American redstarts are small (7–8 g) insectivorous migratory songbirds that breed throughout much of North America and spend the stationary portion of the non‐breeding season throughout the Caribbean, Mexico, Central and northern South America (Sherry and Holmes 1997). Redstarts are sexually dimorphic and show delayed plumage maturation, such that males in their first breeding season (second year or SY) resemble females and are easily distinguished from older males (after‐second year or ASY). After‐second year males are first to arrive to the breeding grounds and establish territories. They are followed by females approximately one week later and then by SY males. Females pair with males within a day or so of arriving and start nest‐building within several days (Sherry and Holmes 1997). American redstarts are an obligate single brooded species, but rates of nest loss are high, mostly due to predation by raptors, corvids, sciurids, and snakes (Sherry and Holmes 1997), and females may re‐nest up to six times in response to failed nesting attempts (McKellar unpubl.).
General field methods
We monitored a population of American redstarts on a 100 ha site (gridded at 10 m intervals) from May–July 2001–2011 at the Queen's University Biological Station, Chaffey's Lock, Ontario, Canada (44°34’N, 76°19’W). The annual number of territories held by pairs and un‐paired males ranged from 25–49 (mean = 38) over the course of the study.
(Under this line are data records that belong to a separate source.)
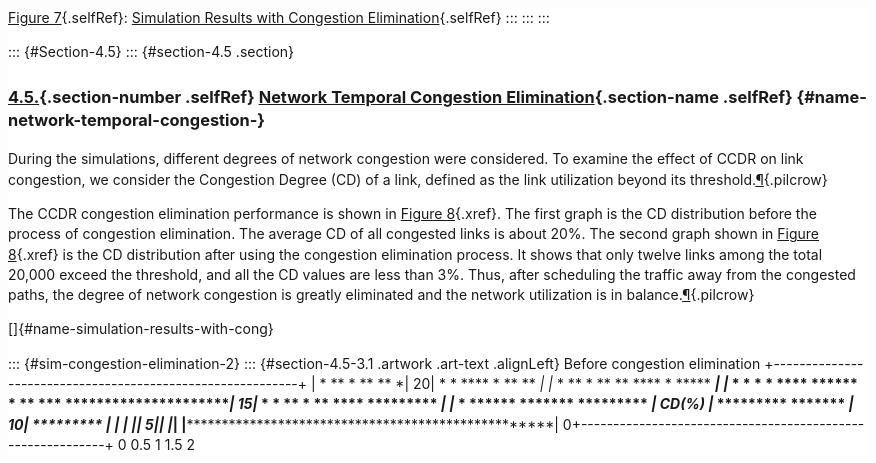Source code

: [Figure 7](#figure-7){.selfRef}: [Simulation Results with Congestion
Elimination](#name-simulation-results-with-con){.selfRef}
:::
:::
:::

::: {#Section-4.5}
::: {#section-4.5 .section}
### [4.5.](#section-4.5){.section-number .selfRef} [Network Temporal Congestion Elimination](#name-network-temporal-congestion-){.section-name .selfRef} {#name-network-temporal-congestion-}

During the simulations, different degrees of network congestion were
considered. To examine the effect of CCDR on link congestion, we
consider the Congestion Degree (CD) of a link, defined as the link
utilization beyond its threshold.[¶](#section-4.5-1){.pilcrow}

The CCDR congestion elimination performance is shown in [Figure
8](#sim-congestion-elimination-2){.xref}. The first graph is the CD
distribution before the process of congestion elimination. The average
CD of all congested links is about 20%. The second graph shown in
[Figure 8](#sim-congestion-elimination-2){.xref} is the CD distribution
after using the congestion elimination process. It shows that only
twelve links among the total 20,000 exceed the threshold, and all the CD
values are less than 3%. Thus, after scheduling the traffic away from
the congested paths, the degree of network congestion is greatly
eliminated and the network utilization is in
balance.[¶](#section-4.5-2){.pilcrow}

[]{#name-simulation-results-with-cong}

::: {#sim-congestion-elimination-2}
::: {#section-4.5-3.1 .artwork .art-text .alignLeft}
                Before congestion elimination
            +-----------------------------------------------------------+
            |                *                            ** *   ** ** *|
          20|                *                     *      **** * ** ** *|
            |*      *       **     * **       **  **** * ***** *********|
            |*   *  * *   * **** ****** *  ** *** **********************|
          15|* * * ** *  ** **** ********* *****************************|
            |* * ******  ******* ********* *****************************|
      CD(%) |* ********* ******* ***************************************|
          10|* ********* ***********************************************|
            |*********** ***********************************************|
            |***********************************************************|
           5|***********************************************************|
            |***********************************************************|
            |***********************************************************|
           0+-----------------------------------------------------------+
               0            0.5            1            1.5            2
The study site was composed of mixed‐deciduous forest, primarily dominated by sugar maple Acer saccharum and eastern hop‐hornbeam Ostrya virginiana and spanned two contiguous plot types: continuous forest and fragmented forest. We monitored plots daily from 06:00 to 12:00 to detect the presence of males by listening for singing and subsequent visual identification. We captured males in mist nets upon their arrival by simulating a territorial intrusion with the use of a stuffed male decoy and song playback. We captured females in a similar fashion or with the use of fledgling distress playback during nestling or fledgling feeding. We banded males and females with a unique combination of color bands and a single Canadian Wildlife Service (CWS) aluminum band. We extracted 50 μl of blood for paternity analysis by puncturing the brachial vein. To determine territory boundaries and pairing, we recorded the position of color‐banded males on detailed maps of our study site for at least 20–30 min every day. Once males were paired to females, we monitored territories each day until we located nests, and we determined first egg date, clutch size, and hatch date with the use of an extendable mirror pole. If a nest failed, we monitored the territory daily until the re‐nest could be found. We did not always know the precise reason for nest failure, but most nest failures were assumed to be due to predation. We monitored active nests and territories of un‐paired males every other day throughout the season. We used an extendable ladder to retrieve nestlings to weigh them and band them with a single CWS band. From 2004 on, we retrieved 15–20 μl of blood for paternity analysis. Though we aimed to sample nestlings on day five after hatching, this was not always possible due to inclement weather or to nests being discovered after day five. When nests were inaccessible, we captured offspring on the day of fledging for blood sampling. Beginning in 2006, we recorded the GPS position of each nest and downloaded the coordinates onto our detailed study site maps to estimate territory centers.